Francfort (awp/afp) - Cours de Bourse au plus bas, performances médiocres, déficiences dans la lutte antiblanchiment: Deutsche Bank a essuyé jeudi les critiques d'actionnaires dubitatifs sur les nouvelles promesses de redressement du patron Christian Sewing.

"Nous voyons les premiers signes de votre stratégie" mais le cours de Bourse - qui a fini à 6,46 euros jeudi, son plus bas niveau historique - "reflète la grande inquiétude des investisseurs" sur l'avenir de la banque, a lancé l'avocat Klaus Nieding, au nom de l'association de petits porteurs DSW.

Pour améliorer la rentabilité en berne de la première banque allemande, "un ajustement dans la banque d'investissement est indispensable", a-t-il ajouté, tout en saluant le récent renoncement à fusionner avec la rivale Commerzbank.

"La patience des actionnaires est à bout" et "les rémunérations des dirigeants ne sont pas en rapport avec les performances et le cours de Bourse", a tempêté à son tour Alexandra Anecke, chez Union Investment.

Christian Sewing a touché 7 millions d'euros l'an dernier, dont 3,7 millions de primes, après que la banque eut affiché un maigre retour aux bénéfices.

Plusieurs représentants d'actionnaires ont annoncé qu'ils ne voteraient pas la confiance à la direction, en particulier envers le président du conseil de surveillance, l'Autrichien Paul Achleitner, jugé incapable depuis sept ans de pousser la banque au redressement.

Coupes franches

M. Sewing a de son côté défendu son bilan, un an après avoir été parachuté à la tête de la banque, remplaçant l'infortuné Britannique John Cryan.

Ajustée depuis, la stratégie de la banque met l'accent sur les racines européennes et les recettes les plus récurrentes, une ligne qui devrait s'intensifier.

Pour cela, "nous sommes prêts à des coupes franches" visant la banque d'investissement, jadis fleuron de la banque avant de décliner à la suite d'innombrables affaires judiciaires.

Mais Deutsche Bank, loin d'être au bout de ses peines, a reconnu fin avril que ses recettes globales devraient stagner cette année, alors qu'une légère hausse était encore attendue début février.

M. Sewing reste néanmoins convaincu qu'il peut améliorer la rentabilité de la banque rapportée aux fonds propres, en la portant en 2019 à 4% et à 10% sur le moyen terme, contre 0,5% l'an dernier.

Outre ses coûts importants et ses recettes incertaines, Deutsche Bank souffre d'une image ternie par la cascade de procédures passées et se voit régulièrement mise en cause pour les griefs les plus divers.

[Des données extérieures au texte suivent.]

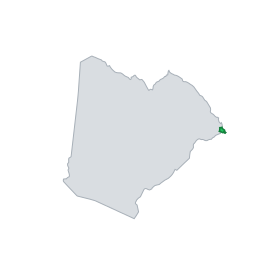 El Tarf highlighted on a map of Algeria, rotated 59°
{"feature_id": "DZA-2164", "entity_name": "El Tarf", "entity_type": "Province", "adm_level": 1, "iso_a3": "DZA", "parent_name": "Algeria", "parent_adm1": "", "projection": "robinson", "projection_center": [8.131, 36.681], "detail": "fine", "context": "in_parent", "style": "filled", "palette": "green", "viewbox_px": 256, "rotation_deg": 59, "n_neighbors": 0, "source": "natural_earth", "source_scale": "10m", "svg_char_len": 4264}
<svg xmlns="http://www.w3.org/2000/svg" viewBox="0 0 256 256"><g transform="rotate(59 128 128)"><path d="M182.0,46.6L182.1,47.1L182.2,47.5L181.4,48.0L181.0,48.2L180.4,49.4L179.4,50.2L179.2,50.4L179.2,50.6L179.9,51.0L180.1,51.3L180.2,51.8L179.9,53.4L179.5,56.3L179.5,57.0L179.8,57.7L180.0,58.3L180.1,59.0L180.0,60.6L180.3,61.5L180.6,62.4L180.0,63.5L179.7,64.5L179.5,65.8L179.5,66.7L179.1,67.5L178.5,68.3L177.9,68.7L177.2,69.1L176.4,69.7L175.7,71.1L174.2,72.3L173.9,72.7L173.7,73.6L173.8,75.0L174.0,76.0L174.7,77.5L175.4,79.3L175.5,80.1L175.8,80.4L176.6,81.0L178.2,81.8L178.5,82.1L179.2,83.2L179.9,85.3L180.2,86.7L182.8,88.9L185.4,90.8L185.6,91.1L187.0,97.5L187.5,99.7L189.4,107.9L188.6,108.4L187.7,109.0L188.4,110.1L189.6,111.9L190.3,113.4L190.6,114.0L191.2,115.8L191.6,117.6L191.7,118.1L191.9,119.5L191.7,123.2L192.1,127.9L192.5,130.3L191.8,132.4L191.2,134.5L191.3,135.5L191.6,137.1L191.9,138.3L192.4,138.9L192.3,140.9L192.1,141.6L190.8,142.6L189.3,143.6L188.8,144.4L188.7,145.3L188.9,146.0L193.3,152.7L193.4,153.4L193.5,155.3L194.2,157.7L195.0,158.8L195.3,159.5L195.9,160.1L196.4,160.5L196.8,160.5L198.7,159.9L202.0,161.0L205.2,162.1L205.4,162.3L207.3,165.9L208.9,169.4L173.4,193.6L169.5,197.2L160.4,206.3L159.7,206.7L147.6,209.4L141.3,210.7L141.0,210.8L140.6,210.8L140.4,210.8L139.8,210.6L139.2,210.0L138.7,209.8L138.6,209.3L138.9,208.8L139.2,208.2L139.3,207.8L139.6,207.5L139.8,207.3L139.8,206.9L139.6,206.4L139.4,205.6L139.4,204.1L139.5,203.5L138.9,202.9L137.8,202.3L136.8,202.0L136.3,201.8L135.2,201.6L133.7,201.2L133.1,201.0L132.2,199.6L131.7,199.3L129.4,199.1L128.6,198.8L128.0,198.5L127.5,198.1L127.2,197.3L127.1,196.7L126.9,196.5L124.3,195.0L123.7,194.5L123.4,194.1L123.4,193.4L123.4,192.6L123.3,191.8L123.2,191.5L79.1,157.6L76.7,155.8L71.4,151.9L47.1,134.9L47.6,122.6L47.7,122.0L47.8,121.8L48.6,121.3L49.9,120.3L50.4,119.8L51.0,119.4L53.1,118.0L53.6,117.6L55.6,116.0L56.1,115.7L57.2,115.6L57.7,115.3L58.3,114.7L59.2,113.9L59.8,113.6L60.3,113.5L62.2,113.7L62.9,113.8L63.9,114.0L64.2,113.9L64.4,113.7L64.8,113.1L64.9,112.5L64.9,112.0L65.0,111.8L65.1,111.7L65.5,111.7L66.1,111.8L67.2,111.8L67.6,111.7L68.8,111.6L70.6,111.2L73.2,110.4L74.4,109.5L75.3,108.5L76.3,107.0L77.1,105.8L78.6,105.0L79.9,104.5L80.6,104.3L82.2,103.6L84.9,101.7L87.1,101.4L87.3,101.2L87.7,100.9L87.7,100.3L87.4,99.9L86.9,99.6L86.6,99.4L86.3,99.3L86.1,99.1L86.3,98.5L86.3,98.0L86.5,97.6L86.5,96.9L86.2,96.2L86.1,95.7L86.2,95.2L86.3,94.8L86.8,94.6L87.3,94.5L88.1,94.6L89.3,94.4L92.6,93.2L92.9,92.9L93.1,92.1L93.4,91.3L93.7,91.1L93.9,91.0L96.5,90.6L97.1,90.5L102.0,90.8L106.1,90.9L106.5,90.7L106.5,90.2L106.3,89.2L106.5,88.6L107.1,88.1L107.9,87.4L107.5,86.7L106.9,86.2L106.1,85.5L105.7,85.3L105.0,84.5L104.5,83.7L104.3,81.9L103.7,80.9L103.4,79.7L103.8,77.4L103.3,76.0L103.2,75.4L103.2,74.7L103.4,73.5L103.4,71.8L102.8,70.1L103.1,69.5L103.3,69.1L103.2,68.9L102.7,68.3L102.4,67.9L102.6,67.4L102.9,66.8L102.9,66.5L101.9,65.8L100.4,64.5L99.9,64.0L99.7,63.3L101.3,63.5L102.1,63.4L103.9,62.6L105.4,61.5L106.6,60.9L107.6,59.7L108.5,59.0L109.8,58.2L113.6,56.4L114.2,56.4L115.4,56.8L116.5,56.7L117.2,56.1L118.1,54.6L119.3,53.7L120.9,52.8L123.0,51.9L124.4,51.1L126.6,50.4L132.0,50.0L134.8,49.6L136.7,49.7L138.6,48.4L139.6,48.0L143.7,47.9L145.7,47.0L153.1,47.0L154.0,47.3L154.9,47.8L156.4,49.0L157.1,49.2L158.1,49.0L160.4,47.8L163.0,47.3L164.4,46.6L165.0,45.6L166.2,45.2L166.9,46.0L169.5,46.8L171.1,46.5L171.9,46.3L171.6,45.2L173.3,45.5L174.6,46.0L176.0,47.1L176.9,47.3L178.6,46.8L182.0,46.6Z" fill="#d9dde1" stroke="#a8b0b8" stroke-width="1"/><path d="M182.2,46.6L182.2,46.8L182.2,47.0L182.5,47.4L182.5,47.5L182.3,47.6L181.8,47.8L181.5,47.9L181.3,47.8L181.0,47.9L180.7,48.0L180.9,48.3L181.1,48.5L181.0,48.8L180.9,49.1L180.7,49.3L179.8,49.8L179.3,50.0L179.1,50.1L178.9,50.3L178.9,50.7L178.7,50.8L178.4,51.1L178.2,51.3L177.9,51.4L177.8,51.5L177.7,51.4L177.6,51.0L177.5,50.7L177.4,50.6L176.0,49.9L175.9,49.8L175.8,49.7L175.7,49.5L175.6,49.4L175.4,49.2L175.0,49.1L175.1,48.9L175.3,48.6L175.4,48.3L175.5,48.3L175.5,48.2L175.8,48.0L175.8,47.1L176.2,47.2L176.6,47.3L176.9,47.4L178.0,47.1L178.3,46.9L179.4,46.4L179.5,46.5L179.8,46.7L180.1,46.7L180.3,46.7L180.4,46.8L180.5,46.7L180.6,46.8L180.8,46.9L181.1,46.9L181.4,46.9L182.2,46.6L182.2,46.6Z" fill="#22c55e" stroke="#15803d" stroke-width="1.5"/></g></svg>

En juin 2018, sa filiale américaine avait échoué aux tests de résistance annuels de la Banque centrale américaine, ce qui a mis en doute sa capacité à affronter une prochaine crise financière.

Puis en septembre, le régulateur allemand Bafin demandait au cabinet KPMG d'évaluer les progrès de la banque dans la lutte contre le blanchiment, un affront à la membre du directoire qui coiffe ce domaine, la Française Sylvie Mathérat, criblée de critiques jeudi.

Et la perquisition fin novembre des locaux de la banque francfortoise dans une enquête pour blanchiment d'argent déclenchée par les révélations des "Panama Papers" a créé un nouveau choc, notamment chez les clients.

Banque de Trump

Mercredi, la banque a reconnu une erreur de logiciel dans la vérification de paiements opérés par de gros clients, soulignant une nouvelle faille dans son système informatique déjà décriée par le passé.

Toujours aux Etats-Unis, la banque devra livrer des informations sur ses relations d'affaires avec Donald Trump, à qui elle a continué à prêter de l'argent après une série de dépôts de bilan dans les années 1990.

"Monsieur Sewing, vous nous aviez promis l'an dernier qu'on allait s'ennuyer à l'avenir, je ne veux pas savoir à quoi cela ressemblera quand ce sera agité", a ironisé Klaus Nieding.

Luisa Neubauer, jeune icône écologiste du mouvement "Fridays For Future" s'est dite "choquée" de l'"ignorance" de la banque qui continue à financer des énergéticiens exploitant les énergies fossiles comme l'allemand RWE, dont la militante avait perturbé l'assemblée début mai.

La banque ne finance pas de nouvelles centrales électriques au charbon et veut aider à la transformation de l'économie pour aider à protéger le climat, mais "nous ne voulons pas nous retirer complètement des clients traditionnels", a répliqué le patron.

Au terme de l'assemblée, Christian Sewing a vu son action sur l'année 2018 approuvée par 75,2% des actionnaires, contre 71,6% pour Paul Achleitner. Sylvie Mathérat et le patron de la banque d'investissement, Garth Ritchie, n'ont reçu que 61,4% d'approbation.